Presiden AS Donald Trump menjawab pertanyaan wartawan di depan lukisan mantan presiden AS George Washington dan Thomas Jefferson saat ia menjamu Presiden Romania Klaus Iohannis di Ruang Oval di Gedung Putih, Washington, AS, 20 Agustus 2019. (Foto: Reuters/Kevin Lamarque)
Pertama, berbagai tindakan tersebut memberi sinyal kepada para sekutu Amerika Serikat di kawasan itu bahwa AS memandang serangan tanggal 14 September 2019 terhadap fasilitas minyak Arab Saudi sebagai peningkatan signifikan dalam perang antara Arab Saudi, Iran, dan Houthi sekutu Iran. Meskipun serangan tersebut terjadi setelah ratusan serangan serupa yang telah terjadi sejak bulan Mei 2015, namun itu adalah yang pertama kali menargetkan infrastruktur minyak Saudi yang berdampak pada ekonomi global.
Kedua, tidak hanya pengerahan pasukan AS yang relatif kecil, Menteri Pertahanan AS Mark Esper menekankan bahwa pengerahan mereka bersifat defensif. Selain itu, mengingat jumlah sanksi yang sudah berlaku, sanksi baru sebagian besar simbolis. Sanksi itu tidak akan secara signifikan meningkatkan tekanan ekonomi maksimum yang diberikan Trump kepada Iran ketika dia menarik AS dari JCPOA.

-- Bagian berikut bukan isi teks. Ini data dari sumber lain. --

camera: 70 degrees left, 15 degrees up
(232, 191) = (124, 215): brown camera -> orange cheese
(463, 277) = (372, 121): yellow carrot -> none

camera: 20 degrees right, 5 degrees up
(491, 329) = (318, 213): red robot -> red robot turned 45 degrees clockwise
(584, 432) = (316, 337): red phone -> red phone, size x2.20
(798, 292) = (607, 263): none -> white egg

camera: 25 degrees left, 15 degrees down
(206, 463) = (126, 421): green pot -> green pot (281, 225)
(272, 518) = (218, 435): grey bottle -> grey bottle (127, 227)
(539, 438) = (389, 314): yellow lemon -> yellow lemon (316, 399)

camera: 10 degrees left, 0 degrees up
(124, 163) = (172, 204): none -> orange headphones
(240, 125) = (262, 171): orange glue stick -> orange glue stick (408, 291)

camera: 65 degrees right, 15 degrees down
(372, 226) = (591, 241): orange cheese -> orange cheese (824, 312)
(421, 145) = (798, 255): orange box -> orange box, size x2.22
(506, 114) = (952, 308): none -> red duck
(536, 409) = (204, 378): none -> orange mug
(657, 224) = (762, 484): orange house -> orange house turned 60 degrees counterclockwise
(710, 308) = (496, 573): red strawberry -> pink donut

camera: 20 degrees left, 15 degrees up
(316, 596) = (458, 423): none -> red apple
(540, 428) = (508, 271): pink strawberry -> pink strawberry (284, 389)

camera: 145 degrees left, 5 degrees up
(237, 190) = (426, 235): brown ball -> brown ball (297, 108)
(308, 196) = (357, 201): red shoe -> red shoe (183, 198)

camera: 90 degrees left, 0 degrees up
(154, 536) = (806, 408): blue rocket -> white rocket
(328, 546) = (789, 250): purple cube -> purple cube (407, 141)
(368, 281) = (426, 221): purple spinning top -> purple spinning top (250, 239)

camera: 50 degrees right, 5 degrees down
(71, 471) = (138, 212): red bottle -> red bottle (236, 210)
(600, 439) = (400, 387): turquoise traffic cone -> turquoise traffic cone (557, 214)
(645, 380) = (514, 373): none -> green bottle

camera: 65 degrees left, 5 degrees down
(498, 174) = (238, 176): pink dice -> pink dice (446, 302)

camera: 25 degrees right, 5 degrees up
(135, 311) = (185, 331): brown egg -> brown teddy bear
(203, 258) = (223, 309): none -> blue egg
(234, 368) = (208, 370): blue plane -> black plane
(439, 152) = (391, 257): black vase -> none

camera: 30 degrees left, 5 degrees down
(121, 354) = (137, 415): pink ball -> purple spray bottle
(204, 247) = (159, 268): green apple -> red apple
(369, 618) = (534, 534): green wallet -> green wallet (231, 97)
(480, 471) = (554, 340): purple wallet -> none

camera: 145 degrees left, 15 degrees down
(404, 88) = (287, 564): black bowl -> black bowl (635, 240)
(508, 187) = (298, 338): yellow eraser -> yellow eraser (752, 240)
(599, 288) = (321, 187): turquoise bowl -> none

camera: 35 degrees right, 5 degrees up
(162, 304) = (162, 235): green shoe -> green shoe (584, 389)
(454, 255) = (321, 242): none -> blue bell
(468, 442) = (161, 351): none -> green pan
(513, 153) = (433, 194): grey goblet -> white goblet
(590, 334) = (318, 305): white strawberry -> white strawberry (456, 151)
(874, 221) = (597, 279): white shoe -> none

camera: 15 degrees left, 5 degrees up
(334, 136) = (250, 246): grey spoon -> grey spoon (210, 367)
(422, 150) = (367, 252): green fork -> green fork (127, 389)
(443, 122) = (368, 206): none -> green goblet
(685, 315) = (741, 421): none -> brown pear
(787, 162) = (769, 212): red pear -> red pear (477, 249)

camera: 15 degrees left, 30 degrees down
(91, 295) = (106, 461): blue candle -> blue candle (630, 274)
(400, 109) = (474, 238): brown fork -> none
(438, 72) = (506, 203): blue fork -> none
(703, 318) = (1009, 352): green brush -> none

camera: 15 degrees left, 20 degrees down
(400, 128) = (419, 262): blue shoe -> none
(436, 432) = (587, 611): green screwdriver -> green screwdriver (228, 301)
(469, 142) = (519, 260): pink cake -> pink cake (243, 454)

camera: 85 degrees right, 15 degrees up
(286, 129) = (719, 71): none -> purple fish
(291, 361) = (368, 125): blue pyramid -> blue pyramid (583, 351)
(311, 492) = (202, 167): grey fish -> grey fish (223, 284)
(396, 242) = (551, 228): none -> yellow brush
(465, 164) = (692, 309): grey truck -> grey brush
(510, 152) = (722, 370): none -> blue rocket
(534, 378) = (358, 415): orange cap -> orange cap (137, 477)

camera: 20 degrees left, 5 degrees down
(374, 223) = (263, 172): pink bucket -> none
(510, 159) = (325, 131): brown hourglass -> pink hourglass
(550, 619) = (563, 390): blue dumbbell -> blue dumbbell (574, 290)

Ketiga, mengerahkan lebih banyak pasukan Amerika Serikat di tanah di Arab Saudi berarti bahwa jika ada serangan signifikan lainnya di Kerajaan Saudi, ada peningkatan kemungkinan bahwa personel militer Amerika akan terluka atau terbunuh. Jika itu terjadi, Trump akan mendapat lebih banyak dukungan dari Kongres AS, publik, dan sekutu AS jika dia ingin menanggapi Iran dengan kekuatan yang lebih besar. Dengan demikian, ini berarti bahwa kecil kemungkinan Iran atau para proksinya akan meluncurkan serangan signifikan lainnya di Saudi.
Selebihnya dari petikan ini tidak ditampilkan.